# Mac Baren HH Acadian Perique review



## RJpuffs (Jan 27, 2008)

This is a brand new offering from our tongue nibbling Danish friends at MacBaren. I went looking for their "official" description on the MacB site, but there is no mention of this blend! Oh well, lifting the text from smokingpipes instead:


> This blend includes Virginias, Burleys, Original Cavendish, Dark Fired Kentucky, Orientals and, of course, a fair amount of Acadian Perique. The HH Acadian Perique has no top flavor at all which means that you will only enjoy the tobacco taste. When smoked, you will experience no tongue bite and this blend will smoke to the bottom, leaving only grey ashes. It is a rich, flavorful and very satisfying smoke.


I got a sizable (rather, huge) sample from SlowT. This blend has literally everything in it besides the kitchen sink, and no latakia, thank heavens (can't taste any, though tobaccoreviews claims it does have lat).

Its not bad. A smooth smoke - no bite at all from this puppy! Thats a first from MacB, for me. Consistency is loose cut, you can see the many mish mashed component leaf bits in the mix.
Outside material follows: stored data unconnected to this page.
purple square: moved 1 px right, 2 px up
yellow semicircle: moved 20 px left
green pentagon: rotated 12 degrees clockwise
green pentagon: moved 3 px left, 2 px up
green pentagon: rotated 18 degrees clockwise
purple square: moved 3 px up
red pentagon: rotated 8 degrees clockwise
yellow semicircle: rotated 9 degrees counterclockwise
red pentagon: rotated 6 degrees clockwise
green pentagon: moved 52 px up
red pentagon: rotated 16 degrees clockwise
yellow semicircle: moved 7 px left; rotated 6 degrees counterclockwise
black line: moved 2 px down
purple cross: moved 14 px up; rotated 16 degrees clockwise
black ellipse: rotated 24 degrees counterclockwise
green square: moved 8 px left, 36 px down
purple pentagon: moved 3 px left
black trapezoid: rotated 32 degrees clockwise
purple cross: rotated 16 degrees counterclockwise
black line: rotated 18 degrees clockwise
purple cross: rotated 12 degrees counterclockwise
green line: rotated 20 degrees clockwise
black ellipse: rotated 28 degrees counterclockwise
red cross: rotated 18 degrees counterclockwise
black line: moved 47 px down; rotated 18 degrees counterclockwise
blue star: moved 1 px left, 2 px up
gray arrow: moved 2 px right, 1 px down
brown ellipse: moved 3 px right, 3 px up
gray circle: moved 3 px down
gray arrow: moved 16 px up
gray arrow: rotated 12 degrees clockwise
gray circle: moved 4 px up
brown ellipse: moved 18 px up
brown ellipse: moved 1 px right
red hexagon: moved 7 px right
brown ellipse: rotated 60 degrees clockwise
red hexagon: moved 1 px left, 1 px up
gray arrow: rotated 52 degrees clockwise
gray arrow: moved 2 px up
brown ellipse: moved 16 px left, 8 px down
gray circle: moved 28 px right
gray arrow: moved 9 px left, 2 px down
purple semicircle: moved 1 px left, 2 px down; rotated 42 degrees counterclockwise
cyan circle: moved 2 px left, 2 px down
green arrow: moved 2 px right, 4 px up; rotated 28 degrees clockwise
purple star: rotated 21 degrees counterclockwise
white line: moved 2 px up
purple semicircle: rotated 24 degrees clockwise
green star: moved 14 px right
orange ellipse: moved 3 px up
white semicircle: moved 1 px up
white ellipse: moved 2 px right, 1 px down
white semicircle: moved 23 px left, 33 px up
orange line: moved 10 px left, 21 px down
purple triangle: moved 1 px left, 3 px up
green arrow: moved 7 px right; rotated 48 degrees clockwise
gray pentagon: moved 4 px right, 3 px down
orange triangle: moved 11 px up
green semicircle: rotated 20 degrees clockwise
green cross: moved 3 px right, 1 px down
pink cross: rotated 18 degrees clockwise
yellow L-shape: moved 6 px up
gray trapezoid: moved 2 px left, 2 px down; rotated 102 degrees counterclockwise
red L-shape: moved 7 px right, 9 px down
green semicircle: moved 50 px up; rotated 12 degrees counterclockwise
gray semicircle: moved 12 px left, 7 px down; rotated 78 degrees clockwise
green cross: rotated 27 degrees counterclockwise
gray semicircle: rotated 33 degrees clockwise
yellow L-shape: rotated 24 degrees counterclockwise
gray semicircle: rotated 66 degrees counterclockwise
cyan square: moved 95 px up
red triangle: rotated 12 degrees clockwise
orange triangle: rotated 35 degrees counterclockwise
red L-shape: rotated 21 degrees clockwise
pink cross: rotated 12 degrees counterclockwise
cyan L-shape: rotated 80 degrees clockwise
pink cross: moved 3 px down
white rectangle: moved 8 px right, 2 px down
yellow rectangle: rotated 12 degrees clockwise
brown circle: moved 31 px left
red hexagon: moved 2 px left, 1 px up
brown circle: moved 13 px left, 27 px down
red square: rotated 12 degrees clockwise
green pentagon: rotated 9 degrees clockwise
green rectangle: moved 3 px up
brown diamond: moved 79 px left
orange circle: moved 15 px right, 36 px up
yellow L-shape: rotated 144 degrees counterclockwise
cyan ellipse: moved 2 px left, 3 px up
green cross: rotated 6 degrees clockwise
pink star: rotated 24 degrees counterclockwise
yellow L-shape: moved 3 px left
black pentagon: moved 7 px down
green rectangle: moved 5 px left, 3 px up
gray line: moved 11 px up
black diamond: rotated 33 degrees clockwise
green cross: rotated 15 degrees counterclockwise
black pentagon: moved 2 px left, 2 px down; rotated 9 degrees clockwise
My sample was dried to perfection, probably due to the prior owner and its time in snail mail transit. Filled perfectly, lit like a champ.

A cool and easy burn. Flavor, ah, here is where one hears the complaints about this blend. Its "too" complex, if such a thing is possible. I find it is predominantly an Oriental blend - with some perique and other stuff. Its not a VaPer, its not a BurPer. That would make for a new classification - lets call it an "OrPer".

The orientals are a bit overwhelming. If one likes their flavor, you're gonna love this blend. If you hate izmir and other oriental leaf - pass this one over. The orientals take over from the get go - the burley and cavendish rise and ebb, giving good texture and complexity to the smoke. The VAs are either absent, or squashed by the cavendish. That would be my only complaint about this blend, the lack of VAs and their sweetness. Cavendish is fine as an additive to cool down VAs, but it seems they cheated here and just loaded up the cav to get rid of the tongue bite (it did work, so...).

I found myself pushing the puffs real hard, it brought out the perique - and it didn't roast my tongue! Hard puffing seems to work on this blend, it keeps the oriental roughness down and the perique takes over - with all the rest of the orchestra chirping in the background (cav/burley/etc). Burnt down to a fine white/gray ash, not too soggy either, just the usual one or two pipe cleaner swabs that I'm accustomed to (and that was in a Peterson drool-dog).

Not bad. Not great. But good. I wonder how age will treat this animal, the absence (lack) of VAs leads me to guess that it will get even more "oriental-ly" with time, that may be a bad thing. Still, I may put down a tin or dozen to try again after a year or few.


----------



## dmkerr (Oct 27, 2008)

Good review! 

I got a big sample from Scott as well. I've smoked 4 bowls of it and I'm going to cellar the rest for a time. I would not call it too complex but I would call it a mish-mash of flavors that don't always go well together. It seems to be for those folks who like a lot of different tastes at once... or, if I may, those who like to mix peanut butter, scrambled eggs and ice cream together. All good stuff; not so good mixed in a stew.

Hats off to Mac Baren for their ingenuity. I'm just not sure it was overly successful.


----------